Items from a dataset
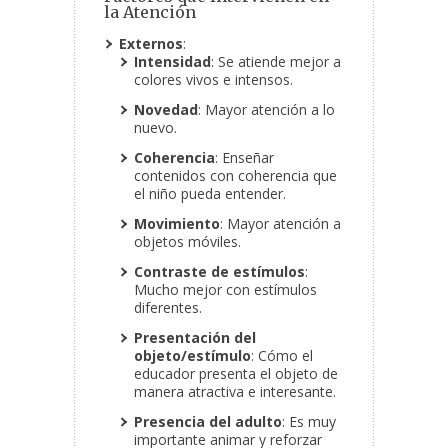
la Atención
Externos
:
Intensidad
: Se atiende mejor a
colores vivos e intensos.
Novedad
: Mayor atención a lo
nuevo.
Coherencia
: Enseñar
contenidos con coherencia que
el niño pueda entender.
Movimiento
: Mayor atención a
objetos móviles.
Contraste
de estímulos
:
Mucho mejor con estímulos
diferentes.
Presentación del
objeto/estímulo
: Cómo el
educador presenta el objeto de
manera atractiva e interesante.
Presencia del adulto
: Es muy
importante animar y reforzar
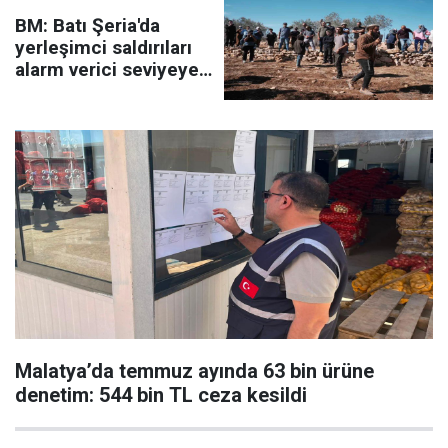
BM: Batı Şeria'da
yerleşimci saldırıları
alarm verici seviyeye
ulaştı
Malatya’da temmuz ayında 63 bin ürüne
denetim: 544 bin TL ceza kesildi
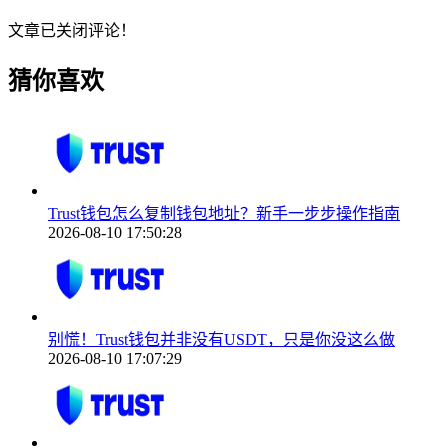
文章已关闭评论！
猜你喜欢
Trust钱包怎么复制钱包地址？新手一步步操作指南
2026-08-10 17:50:28
别慌！Trust钱包并非没有USDT，只是你没这么做
2026-08-10 17:07:29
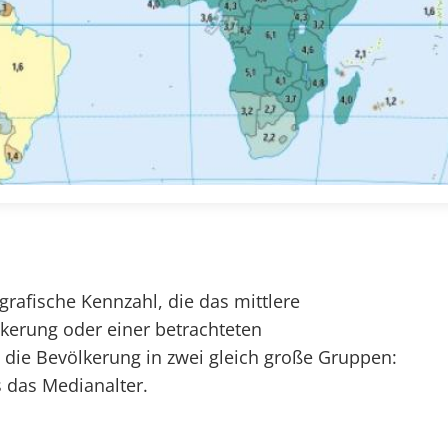
grafische Kennzahl, die das mittlere
lkerung oder einer betrachteten
t die Bevölkerung in zwei gleich große Gruppen:
s das Medianalter.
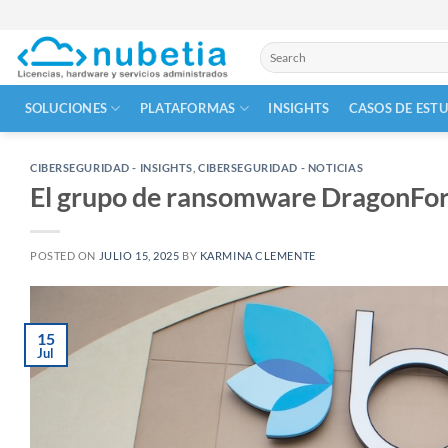
Skip
to
Buscar
content
por:
SOLUCIONES
PLATAFORMAS
INSIGHTS
CASOS DE EST
CIBERSEGURIDAD - INSIGHTS
,
CIBERSEGURIDAD - NOTICIAS
El grupo de ransomware DragonForce
POSTED ON
JULIO 15, 2025
BY
KARMINA CLEMENTE
15
Jul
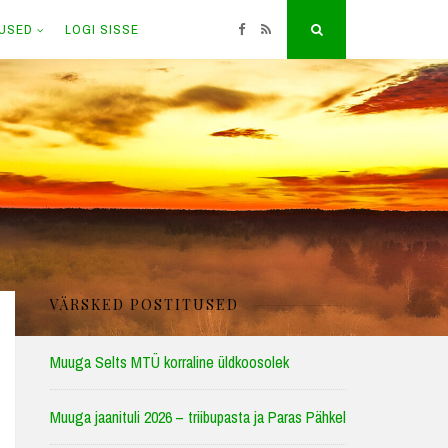
TUSED
LOGI SISSE
Facebook
RSS
Search
VÄRSKED POSTITUSED
Muuga Selts MTÜ korraline üldkoosolek
Muuga jaanituli 2026 – triibupasta ja Paras Pähkel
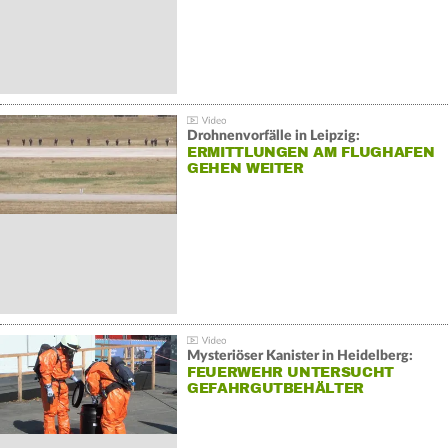
Drohnenvorfälle in Leipzig:
ERMITTLUNGEN AM FLUGHAFEN
GEHEN WEITER
Mysteriöser Kanister in Heidelberg:
FEUERWEHR UNTERSUCHT
GEFAHRGUTBEHÄLTER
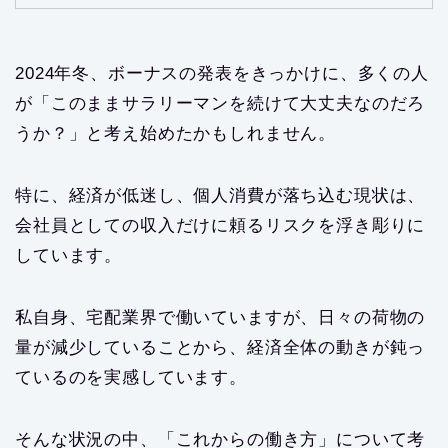
2024年冬、ボーナスの発表をきっかけに、多くの人
が「このままサラリーマンを続けて大丈夫なのだろ
うか？」と考え始めたかもしれません。
特に、経済が低迷し、個人消費が落ち込む現状は、
会社員としての収入だけに頼るリスクを浮き彫りに
しています。
私自身、宅配業界で働いていますが、日々の荷物の
量が減少していることから、経済全体の動きが鈍っ
ているのを実感しています。
そんな状況の中、「これからの働き方」について考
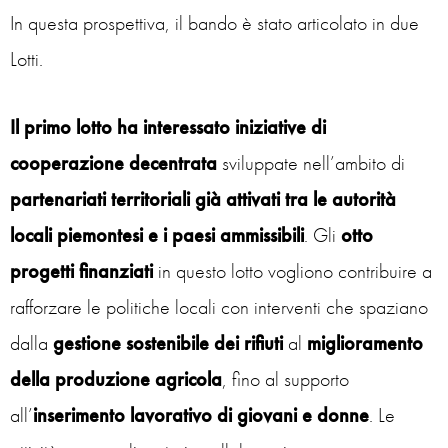
In questa prospettiva, il bando è stato articolato in due
Lotti.
Il primo lotto ha interessato iniziative di
cooperazione
decentrata
sviluppate nell’ambito di
partenariati territoriali
già attivati
tra le autorità
locali piemontesi e i paesi ammissibili
. Gli
otto
progetti finanziati
in questo lotto vogliono contribuire a
rafforzare le politiche locali con interventi che spaziano
dalla
gestione sostenibile dei rifiuti
al
miglioramento
della produzione agricola
, fino al supporto
all’
inserimento lavorativo di giovani e donne
. Le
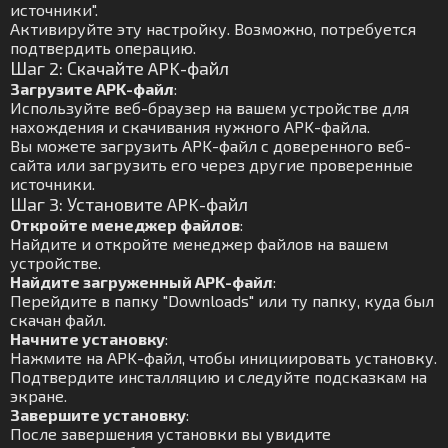
источники".
Активируйте эту настройку. Возможно, потребуется
подтвердить операцию.
Шаг 2: Скачайте APK-файл
Загрузите APK-файл
:
Используйте веб-браузер на вашем устройстве для
нахождения и скачивания нужного APK-файла.
Вы можете загрузить APK-файл с доверенного веб-
сайта или загрузить его через другие проверенные
источники.
Шаг 3: Установите APK-файл
Откройте менеджер файлов
:
Найдите и откройте менеджер файлов на вашем
устройстве.
Найдите загруженный APK-файл
:
Перейдите в папку "Downloads" или ту папку, куда был
скачан файл.
Начните установку
:
Нажмите на APK-файл, чтобы инициировать установку.
Подтвердите инсталляцию и следуйте подсказкам на
экране.
Завершите установку
:
После завершения установки вы увидите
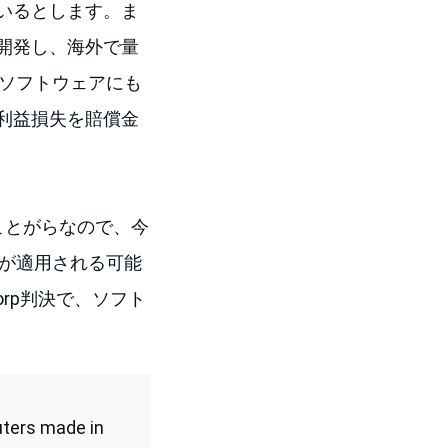
いるとします。ま
開発し、海外で量
でソフトウェアにも
利益損失を賠償金
たことがらなので、今
決が適用される可能
 Corp判決で、ソフト
puters made in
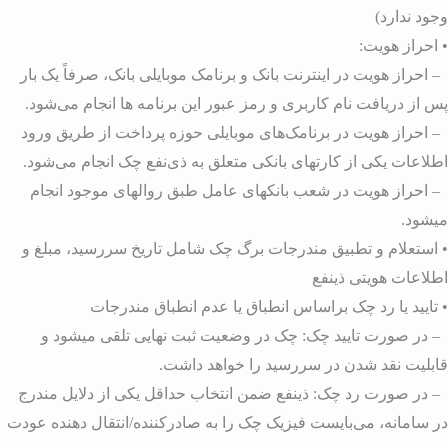
جود ندارد)
 احراز هویت:
 احراز هویت در اینترنت بانک و برنامک موبایلی بانک، صرفاً یک بار
س از دریافت نام کاربری و رمز عبور این برنامه ها انجام می‌شود.
 احراز هویت در برنامک‌های موبایلی حوزه پرداخت از طریق ورود
طلاعات یکی از کارتهای بانکی متعلق به ذی‌نفع چک انجام می‌شود.
 احراز هویت در شعب بانکهای عامل طبق روالهای موجود انجام
یشود.
 استعلام و تطبیق مندرجات برگ چک شامل تاریخ سررسید، مبلغ و
طلاعات هویتی ذینفع
 تایید یا رد چک براساس انطباق یا عدم انطباق مندرجات
 در صورت تایید چک: چک در وضعیت ثبت نهایی تلقی میشود و
ابلیت نقد شدن در سررسید را خواهد داشت.
 در صورت رد چک: ذینفع ضمن انتخاب حداقل یکی از دلایل مندرج
ر سامانه، می‌بایست فیزیک چک را به صادرکننده/انتقال دهنده عودت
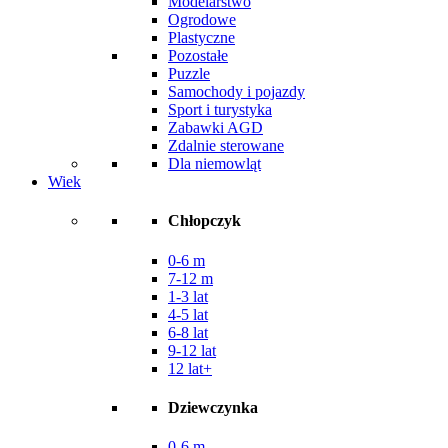
Modelarstwo
Ogrodowe
Plastyczne
Pozostałe
Puzzle
Samochody i pojazdy
Sport i turystyka
Zabawki AGD
Zdalnie sterowane
Dla niemowląt
Wiek
Chłopczyk
0-6 m
7-12 m
1-3 lat
4-5 lat
6-8 lat
9-12 lat
12 lat+
Dziewczynka
0-6 m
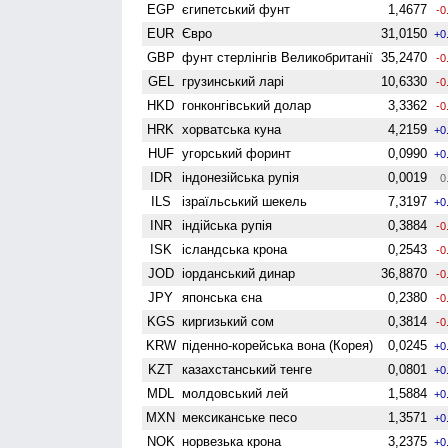
EGP
єгипетський фунт
1,4677
-0
EUR
Євро
31,0150
+0
GBP
фунт стерлінгів Велико­британії
35,2470
-0
GEL
грузинський ларі
10,6330
-0
HKD
гонконгівський долар
3,3362
-0
HRK
хорватська куна
4,2159
+0
HUF
угорський форинт
0,0990
+0
IDR
індонезійська рупія
0,0019
0
ILS
ізраїльський шекель
7,3197
+0
INR
індійська рупія
0,3884
-0
ISK
ісландська крона
0,2543
-0
JOD
іорданський динар
36,8870
-0
JPY
японська єна
0,2380
-0
KGS
киргизький сом
0,3814
-0
KRW
піденно-корейська вона (Корея)
0,0245
+0
KZT
казахстанський тенге
0,0801
+0
MDL
молдовський лей
1,5884
+0
MXN
мексиканське песо
1,3571
+0
NOK
норвезька крона
3,2375
+0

→ Activity: Identify every line in the records that contains the word "установку", and copy each of those lines in full.

→ Response area:
Начните установку
Нажмите на APK-файл, чтобы инициировать установку.
Завершите установку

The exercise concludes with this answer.